TEXTO DE ESTUDO:
════════════════

TOURADAS E A HIPOCRISIA AMBIENTALISTA

Cada dia que passa temos acompanhado na televisão, assim como nos demais veículos de comunicação, problemas que dizem respeito às divergências culturais. Uma mulher é acusada por cometer adultério e condenada a ser apedrejada no Irã. Outra teve seu nariz e suas orelhadas decepadas por um familiar. A comunidade internacional, estupefata diante desses "abusos aos Direitos Civis", se vê no direito de intervir em rituais milenares em prol do "Bem-Comum". Diante desse quadro, um assunto que tem me incomodado bastante diz respeito à proibição das touradas na Espanha.
Anualmente pessoas se reunem para apreciar o espetáculo, seja esse nas ruas, com os transeuntes como participantes voluntários ou até mesmo em imensos auditórios denominados Praças de Touros. Várias pessoas são mobilizadas a visitar Madri, por exemplo, garantindo parte do turismo regional, com o intuito de conhecer um costume não-pertinente. A cultura tauromaquia se fez presente em várias nações, não se restringindo à Espanhola, no entanto, é esse o país que tem o toureiro como ícone cultural. Um exemplo de país que compartilhava essa prática era Portugal, sendo que essa foi sendo diluída desde o governo Pombalino.
Atualmente, ambientalistas e pessoas adeptas à prática de defesa dos animais pressionaram até que uma lei fosse encaminhada, mediante aprovação, ao Congresso, na região da Catalunha. Multidões se uniram ao coro dizendo que os animais eram realmente muito maltratados e que a diversão gerada nas touradas não compensava a agressão aos touros . O que me aflige é o seguinte fato: Como essas pessoas não se atentam ao fato de que diariamente cometem atrocidades ainda maiores com esses metazoários?

════════════════

REGISTROS DE DADOS:

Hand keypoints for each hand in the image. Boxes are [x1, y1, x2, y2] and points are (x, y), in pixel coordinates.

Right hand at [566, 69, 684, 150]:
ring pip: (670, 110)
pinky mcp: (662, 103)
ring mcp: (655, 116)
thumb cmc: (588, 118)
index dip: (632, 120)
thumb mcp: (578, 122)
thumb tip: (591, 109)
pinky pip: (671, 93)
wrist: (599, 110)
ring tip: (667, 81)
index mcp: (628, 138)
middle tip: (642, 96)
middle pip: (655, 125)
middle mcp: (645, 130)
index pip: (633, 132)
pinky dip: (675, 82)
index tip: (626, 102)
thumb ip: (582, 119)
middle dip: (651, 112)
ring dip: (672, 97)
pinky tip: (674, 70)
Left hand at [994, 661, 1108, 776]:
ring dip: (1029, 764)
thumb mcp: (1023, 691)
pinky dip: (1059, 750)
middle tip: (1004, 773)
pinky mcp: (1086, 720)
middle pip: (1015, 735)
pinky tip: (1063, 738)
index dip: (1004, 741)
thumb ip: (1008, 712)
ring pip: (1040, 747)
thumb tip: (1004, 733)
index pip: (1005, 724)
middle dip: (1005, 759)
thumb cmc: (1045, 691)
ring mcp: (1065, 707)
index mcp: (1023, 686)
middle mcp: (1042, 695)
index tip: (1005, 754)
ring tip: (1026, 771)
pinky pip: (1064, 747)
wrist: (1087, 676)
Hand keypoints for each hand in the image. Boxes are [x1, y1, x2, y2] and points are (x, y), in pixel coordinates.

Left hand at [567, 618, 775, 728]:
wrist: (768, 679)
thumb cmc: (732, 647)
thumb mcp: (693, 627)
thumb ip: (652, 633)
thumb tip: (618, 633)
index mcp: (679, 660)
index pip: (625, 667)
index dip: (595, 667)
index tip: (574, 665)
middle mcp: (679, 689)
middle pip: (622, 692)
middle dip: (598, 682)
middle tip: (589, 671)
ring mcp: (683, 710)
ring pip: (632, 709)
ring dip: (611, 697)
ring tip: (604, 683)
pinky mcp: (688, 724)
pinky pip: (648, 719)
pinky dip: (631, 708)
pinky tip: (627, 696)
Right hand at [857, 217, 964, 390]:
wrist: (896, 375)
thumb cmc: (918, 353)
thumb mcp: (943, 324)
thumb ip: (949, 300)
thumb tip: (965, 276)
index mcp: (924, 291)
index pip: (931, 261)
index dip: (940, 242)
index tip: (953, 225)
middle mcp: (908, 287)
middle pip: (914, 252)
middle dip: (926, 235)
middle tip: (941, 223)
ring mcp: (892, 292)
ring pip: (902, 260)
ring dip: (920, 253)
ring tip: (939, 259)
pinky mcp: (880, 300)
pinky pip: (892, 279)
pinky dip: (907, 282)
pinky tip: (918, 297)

════════════════

Continue o texto sobre as touradas a partir da última frase apresentada. Os registros são um material independente do texto.

RESPOSTA ESPERADA:
Uma prática frequente em todo o Brasil são os rodeios. Os bois ou cavalos são submetidos a torturas para que abestados alimentem a barbárie de uma platéia insadecida que aplaude ao vislumbrar a resposta do animal à agressão.No almoço de todo brasileiro que tenha condição financeira para tal, há pelo menos um bife. Essa carne provavelmente veio de alguma pecuária extensiva. O gado foi certamente marcado durante seus primeiros meses de vida, deixando uma cicatriz exposta que identifica seu devido dono.A sua morte, não menos cruel foi o resultado de técnicas as quais nos remetem a selvageria do homem Paleolítico . Animais que têm seu crânio perfurado, levam eletrochoques ou são simplesmente cortados ainda conscientes por uma serra-elétrica que os divide ao meio.Essas são algumas cenas que mais parecem pertencer a um filme de terror do que à carne que você acabou de comer no churrasquinho, não?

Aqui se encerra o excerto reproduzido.